The Executive Secretary, Universal Basic Education Commission (UBEC), Dr Hamid Bobboyi, has appealed to stakeholders to join hands with Federal Government in strengthening the quality of teaching and learning at the basic level of education in order to ensure that graduates are globally competitive.
Bobboyi made the appeal in a statement by the commission’s Head of Public Relations and Protocol, Mr David Apeh and made available to newsmen in Abuja on Sunday.
Bobboyi said even though the year 2020 was very challenging as a result of COVID-19 pandemic that led to lockdown of the country including closure of schools for the most part, the commission worked hard in many areas including support for provision of e-learning and other response to the pandemic.
He said the commission in realisation of the importance of teacher in the provision of quality education, designated 10 per cent of the entire amount that was received from the Consolidated Revenue Fund for Teacher Professional Development through the States Universal Basic Education Boards.
“We remain the biggest teacher development agency in the country; not even the National Teachers’ Institute or any other agency.
” UBEC’s 10 per cent of the entire amount that is received from the Consolidated Revenue Fund is designated for Teacher Professional Development through the States Universal Basic Education Boards.
” That is something that is very important for us to realise that we pump in a minimum of N10 billion every year for Teacher Professional Development in this country,” he said.
He noted that it was essential for the teachers to be trained professionally, hence the need added to give priority to quality of teaching.
According to him, one of the major challenges is getting qualified teachers to teach the children in the country and the Federal Ministry of Education is trying to address this.
He noted that the 2018 National Personnel Audit (NPA) report on Public and Private Basic Education Schools in Nigeria revealed that Nigeria has shortage of 277, 537 teachers.

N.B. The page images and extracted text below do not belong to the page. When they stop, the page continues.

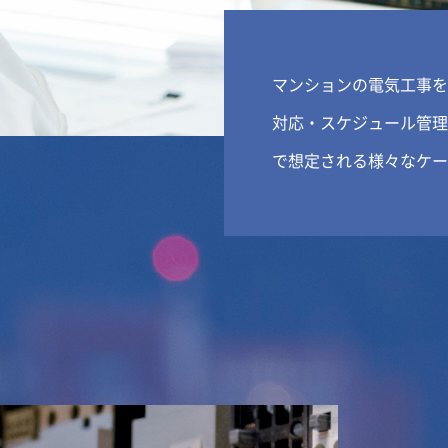
マンションの電気工事を
対応・スケジュール管理
で想定される様々なケー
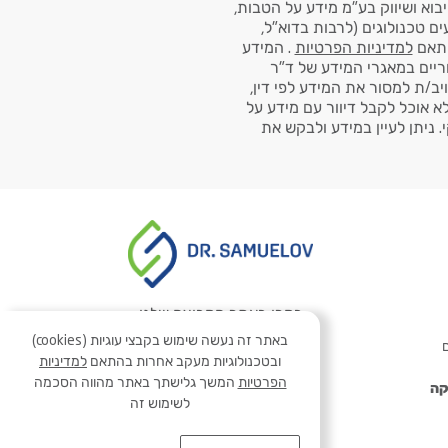
בוא ושיווק בע"מ מידע על הטבות,
ם טכנולוגים (לרבות בדוא"ל,
למדיניות הפרטיות
. המידע
ריים במאגרי המידע של ד"ר
ויב/ת למסור את המידע לפי דין,
לא אוכל לקבל דיוור עם מידע על
 ניתן לעיין במידע ולבקש את
בקרו באתר הקבוצה שלנו
באתר זה נעשה שימוש בקבצי עוגיות (cookies)
ם
ובטכנולוגיות מעקב אחרות בהתאם
למדיניות
הפרטיות
המשך גלישתך באתר מהווה הסכמה
קה
לשימוש זה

He said that the personnel audit conducted by UBEC further indicated that while 73 per cent of those teaching in public schools are qualified teachers, only 53 per cent of teachers in private schools are qualified to teach.
“Our hope is that with the current reforms that are being put in place where you attract the best candidates into the teaching profession and compensate them adequately, the narrative will change.”

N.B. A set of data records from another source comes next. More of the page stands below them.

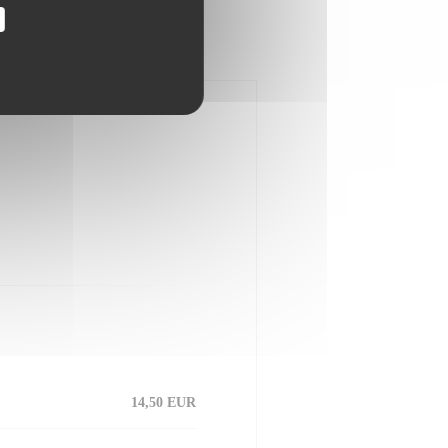
14,50 EUR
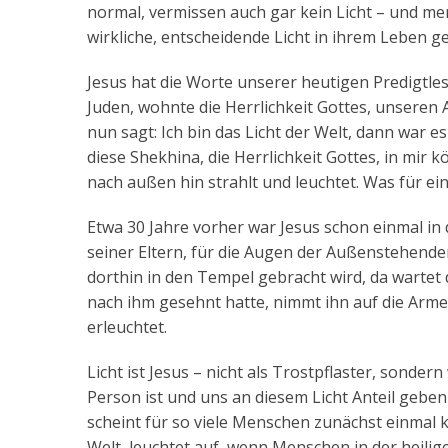
normal, vermissen auch gar kein Licht – und mer
wirkliche, entscheidende Licht in ihrem Leben ge
Jesus hat die Worte unserer heutigen Predigtle
Juden, wohnte die Herrlichkeit Gottes, unseren
nun sagt: Ich bin das Licht der Welt, dann war e
diese Shekhina, die Herrlichkeit Gottes, in mir kö
nach außen hin strahlt und leuchtet. Was für ei
Etwa 30 Jahre vorher war Jesus schon einmal i
seiner Eltern, für die Augen der Außenstehende
dorthin in den Tempel gebracht wird, da wartet 
nach ihm gesehnt hatte, nimmt ihn auf die Arme un
erleuchtet.
Licht ist Jesus – nicht als Trostpflaster, sondern
Person ist und uns an diesem Licht Anteil geben 
scheint für so viele Menschen zunächst einmal k
Welt, leuchtet auf, wenn Menschen in der heili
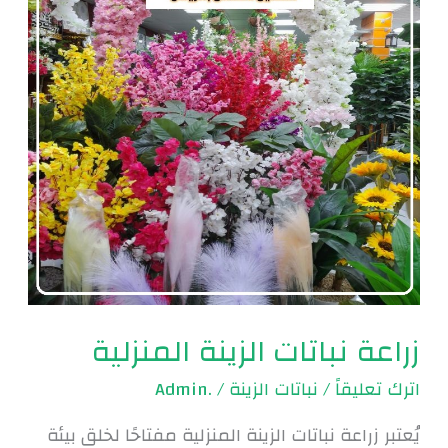
المنزلية
زراعة نباتات الزينة المنزلية
اترك تعليقاً
/
نباتات الزينة
/
.Admin
يُعتبر زراعة نباتات الزينة المنزلية مفتاحًا لخلق بيئة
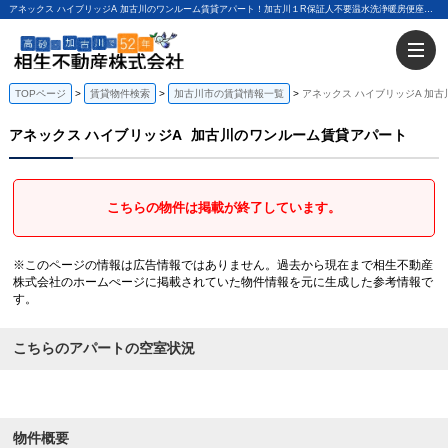
アネックス ハイブリッジA 加古川のワンルーム賃貸アパート！加古川１R保証人不要温水洗浄暖房便座駐車場代込み｜相生不動産株式会社
TOPページ
賃貸物件検索
加古川市の賃貸情報一覧
アネックス ハイブリッジA 加
アネックス ハイブリッジA
加古川のワンルーム賃貸アパート
こちらの物件は掲載が終了しています。
※このページの情報は広告情報ではありません。過去から現在まで相生不動産
株式会社のホームぺージに掲載されていた物件情報を元に生成した参考情報で
す。
こちらのアパートの空室状況
物件概要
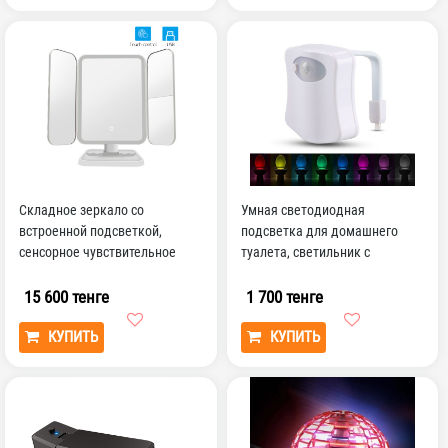
Складное зеркало со
Умная светодиодная
встроенной подсветкой,
подсветка для домашнего
сенсорное чувствительное
туалета, светильник с
2/3X увеличение, косметиче...
пассивным ИК датчиком
движени...
15 600 тенге
1 700 тенге
КУПИТЬ
КУПИТЬ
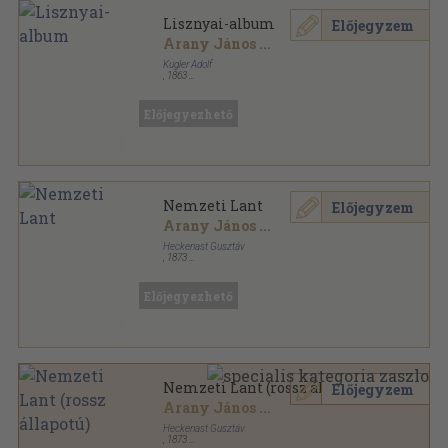
Lisznyai-album
Előjegyzem
Arany János
...
Kugler Adolf
,
1863
Aranyozott kiadói egész vászonkötés
,
252
oldal
Előjegyezhető
Nemzeti Lant
Előjegyzem
Arany János
...
Heckenast Gusztáv
,
1873
Könyvkötői kötés
,
448
oldal
Előjegyezhető
Nemzeti Lant (rossz állapotú)
Előjegyzem
Arany János
...
Heckenast Gusztáv
,
1873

On instructional materials, the Executive Secretary said the quality of resources to teach played vital role in achieving quality education, which he noted that UBEC voted 15 per cent of the entire amount received from the Consolidated Revenue Fund annually to purchase of instructional materials distributed to schools.
He said the expectation was that state governments would complement this effort by acquiring textbooks for their own schools especially textbooks in key subjects.
On the issue of equity, the UBEC boss said the Commission had been working on how to see that those children who are left on their own or whose parents have not been able to fund their education and those with special needs were accommodated in the school system.
According to him, two per cent UBEC funding goes to special needs education, which is about N2.1 billion each year that is disbursed to states.
While acknowledging that the money was small when compared to the number of children with special needs, he lamented that most often the usage of the money by states were not strategic to make a difference.